I enjoy biographies about well-known people--particularly those I learned about in American history. This book was available for free on Amazon Kindle, so I jumped at the chance to try it. It was instructive, reasonably well written and apparently reasonably well researched. Nevertheless, I found it rather disappointing.
First, the book was concise at less than ten chapters. Each had a tneme: a stage of Edison's life or a particular invention or industry the man was focused (or shall I say fixated?) upon. This makes it fairly easy reading. I finished it in a few days.

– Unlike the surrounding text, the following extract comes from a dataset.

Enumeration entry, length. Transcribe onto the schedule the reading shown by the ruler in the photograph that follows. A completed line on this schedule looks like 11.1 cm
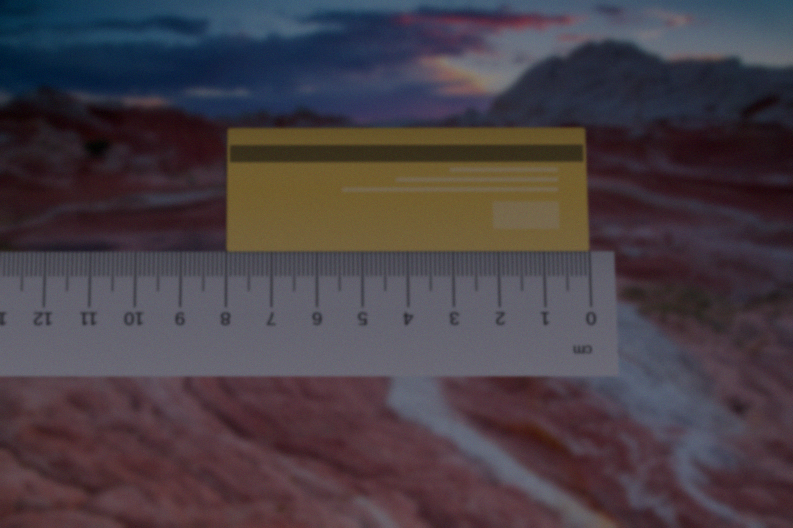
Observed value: 8 cm
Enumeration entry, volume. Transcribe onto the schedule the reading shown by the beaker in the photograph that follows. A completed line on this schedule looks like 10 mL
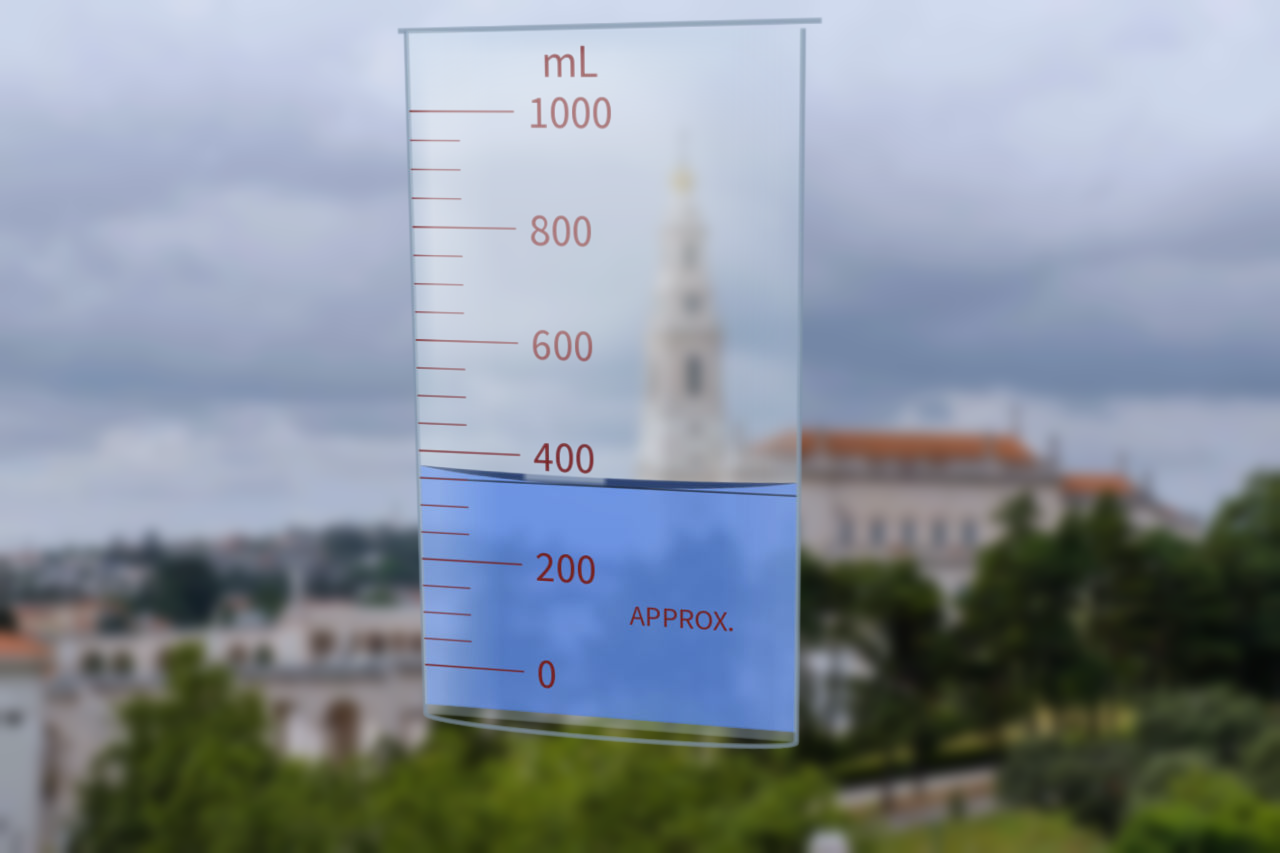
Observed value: 350 mL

However, while the author has a bibliography in the back wherein he cites his sources, there are no footnotes or endnotes in the book that allow you to check what he says. This renders it less useful as a serious resource for anyone who might wish to research Thomas A. Edison for a school assignment or something. It's reduced to a mere overview of the inventor's life for the curious.
Third, while I don't dispute the author's conclusions, he does belabor the point that Edison was opinionated, dogmatic and in many ways out of touch with reality--at least so far as the applications of his inventions and the practicality of his projects go. He didn't say so himself, but the impression I got from reading this book is that Edison was small-minded, egotistical, opportunistic and maybe even a bit autistic. He was excellent at spotting and exploiting talent and improving on existing innovations, yet he was not very original, nor efficient. He was a horrible businessman--not recognizing a good thing when he saw one, not willing to hold onto and develop something that didn't seem intrinsically valuable to him, and not willing to let go of something that was of no practical value to others. He sounds like a controlling and demanding fellow who would have been awful to work with; yet some people (notably Henry Ford) worshipped the man!
Although this book was technically alright, it wasn't very engaging or inspiring. The author was frank in his discussion of his subject, but not passionate one way or another. For me, it was disappointing to learn that yet another so-called "hero" of American history was a hard-headed, anti-Semitic fraud who worked hard to prove to himself and others that he was "somebody."